We are surrounded by evidence of God’s authority and glory, but we choose to ignore or dismiss the signs. Take 30 seconds right now, and look up at the sky …do you see what’s happening? The sky is proclaiming the work of God’s hands (Psalm 19:1; Isaiah 40:26). Simply imagine the ocean for a moment – vast and spacious, teeming with creatures beyond number …do you realize what’s going on? It’s an overwhelming Ebenezer of God’s workmanship; in accordance with His infinite wisdom He made the sea and the sea creatures (Psalm 104:24-25)! Next time you’re at a stop light, don’t check your phone, but instead glance over at the driver in the car next to you; and realize that they are fearfully and wonderfully made in the image of God (Psalm 139:13-16)! Whenever you have the opportunity to walk through a field or a forest, notice the jubilant declaration of the pasture, and the trees singing for joy (Psalm 96:11-12)!

All the various signs of God’s authority and glory are meant to make us desperately depend on Him; but we stubbornly strive for the lie of self-sufficiency. And the worst part of our delusional pursuit is the fact that we label our quest for self-sufficiency “righteous.” We are like Ahaz, who was told to ask for a sign from God, but “righteously” refused saying, “I will not ask, and I will not put the LORD to the test!” (Isaiah 7:12).

We reject God’s signs and lavish invitations to radically rely on Him, and what we’re left with nothing but lies.

Heed the Words of Paul, “For the wrath of God is revealed from heaven against all ungodliness and unrighteousness of men, who by their unrighteousness suppress the truth. For what can be known about God is plain to them, because God has shown it to them. For His invisible attributes, namely, His eternal power and divine nature, have been clearly perceived, ever since the creation of the world, in the things that have been made.

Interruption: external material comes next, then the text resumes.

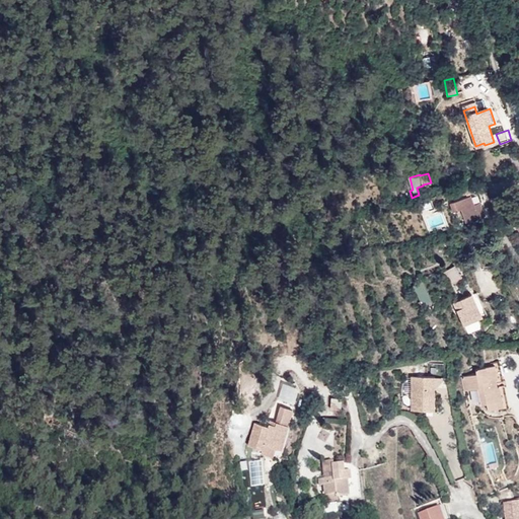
[(479,218),(474,205),(471,196),(450,204),(454,212),(461,209),(466,223),(479,218)]
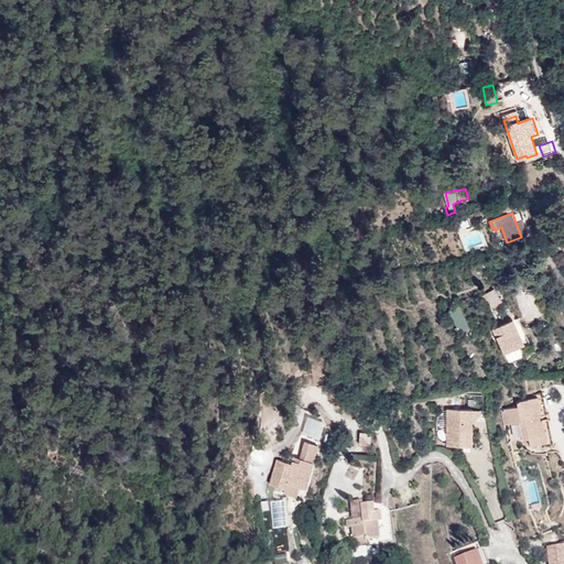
[(538,234),(545,231),(541,218),(533,220),(538,234)]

So they are without excuse. For although they knew God, they did not honor Him as God or give thanks to Him, but they became futile in their thinking, and their foolish hearts were darkened. Claiming to be wise, they became fools, and exchanged the glory of the immortal God for images resembling mortal man and birds and animals and creeping things.”

Contemplate the insights shared by Dostoevsky…

“Above all, avoid lies, all lies, especially the lie to yourself. Keep watch on your own lie and examine it every hour, every minute. And avoid contempt, both of others and of yourself: what seems bad to you in yourself is purified by the very fact that you have noticed it in yourself. And avoid fear, though fear is simply the consequence of every lie. Never be frightened at your own faintheartedness in attaining love, and meanwhile do not even be very frightened by your own bad acts.”

“The man who lies to himself can be more easily offended than anyone else. You know it is sometimes very pleasant to take offense, isn’t it? A man may know that nobody has insulted him, but that he has invented the insult for himself, has lied and exaggerated to make it picturesque, has caught at a word and made a mountain out of a molehill–he knows that himself, yet he will be the first to take offense, and will revel in his resentment till he feels great pleasure in it.”